Birth Name: | Rimo Carlo Felice Bacigalupi |
Birth Date: | 24 March 1901 |
Birth Place: | San Francisco, California |
Death Place: | Berkeley, California |
Fields: | Botany, taxonomy |
Workplaces: | Jepson Herbarium, University of California, Berkeley |
Education: | Lowell High School (San Francisco) |
Thesis Title: | A monograph of the genus Perezia, section Acourtia |
Thesis Url: | https://www.jstor.org/stable/41764166 |
Thesis Year: | 1931 |
Doctoral Advisor: | B. L. Robinson |
Author Abbrev Bot: | Bacig. |
Spouses: | )--> |
Partners: | )--> |
Rimo Bacigalupi (1901–1996), known as "Bach",[1] was an American botanist and taxonomist, an expert in the flora of California. He was the first curator of the Jepson Herbarium at the University of California, Berkeley.[2]

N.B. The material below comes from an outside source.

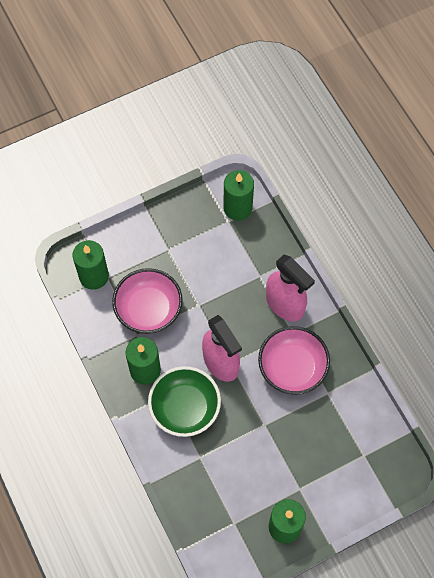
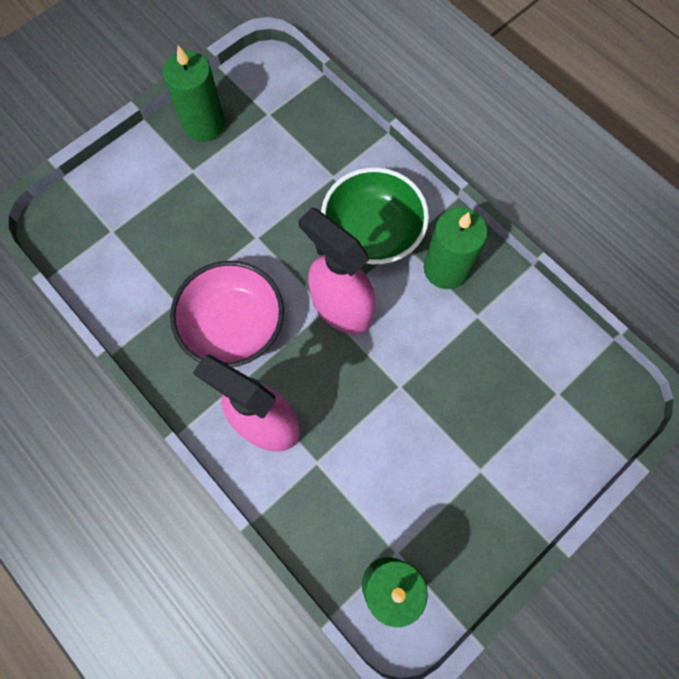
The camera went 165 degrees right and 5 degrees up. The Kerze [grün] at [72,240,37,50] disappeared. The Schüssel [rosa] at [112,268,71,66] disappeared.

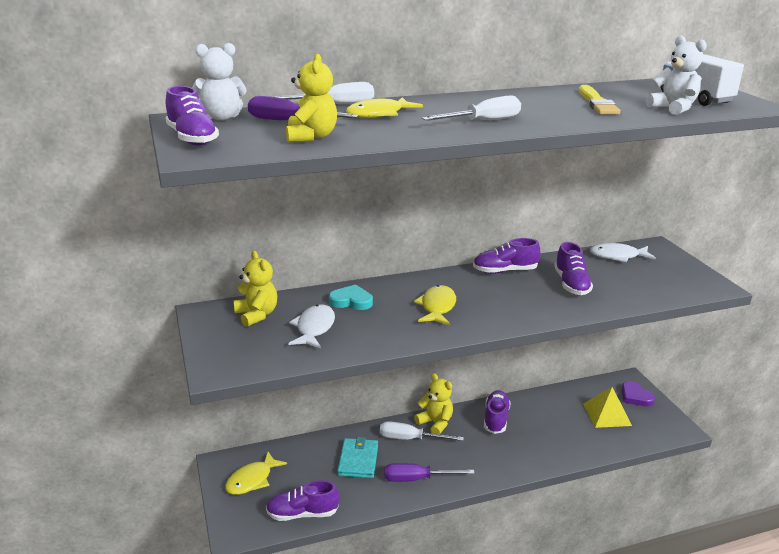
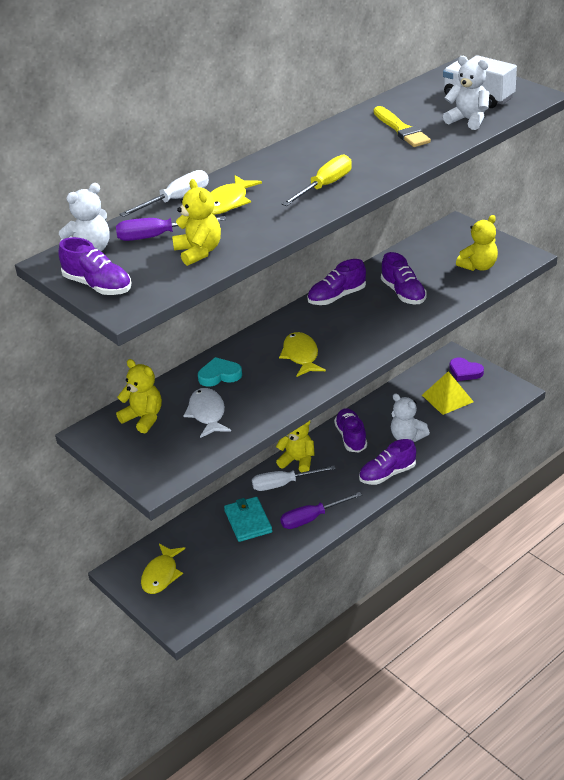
The camera went 20 degrees left and 10 degrees up. The Schraubenzieher [weiß] at [422,95,99,26] became the Schraubenzieher [gelb] at [282,155,70,51]. The Fisch [weiß] at [590,243,66,20] disappeared. The Schuh [lila] moved from [266,480,73,41] to [359,439,57,46]. The Teddybär [gelb] at [456,215,42,56] appeared. The Teddybär [weiß] at [391,394,39,48] appeared.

Rimo was a son of Prospero and Gisella Bacigalupi, who were of Genovese origin. He was educated at Lowell High School and entered Stanford University intending to become a lawyer, but changed his major from English to botany, receiving the A.B. degree in 1923 and A.M. in 1925. He then taught botany and Italian at Mills College before studying at Harvard for his Ph.D. degree which was awarded in 1931. He worked for the California Forest Experimental Station of the U.S. Forest Service 1933–1938. He served with the U.S. Army during World War II, then returned to Stanford as an instructor in biology.[3] He was president of the California Botanical Society 1957–1958.[4]
When Willis Linn Jepson, professor of botany at UC Berkeley, died in 1946, he left his estate to the University of California for the purpose of continuing his studies of Californian flora. With the bequest the university established the Jepson Herbarium and Library, and Bacigalupi was appointed its first curator in 1950. He retired in 1968 but continued his botanical studies until suffering a stroke in 1983.
Besides his mastery of botany, Bacigalupi was an expert in operatic scores, Romance languages, postage stamps and railroads. He was a member of the Sierra Club for 71 years.[5]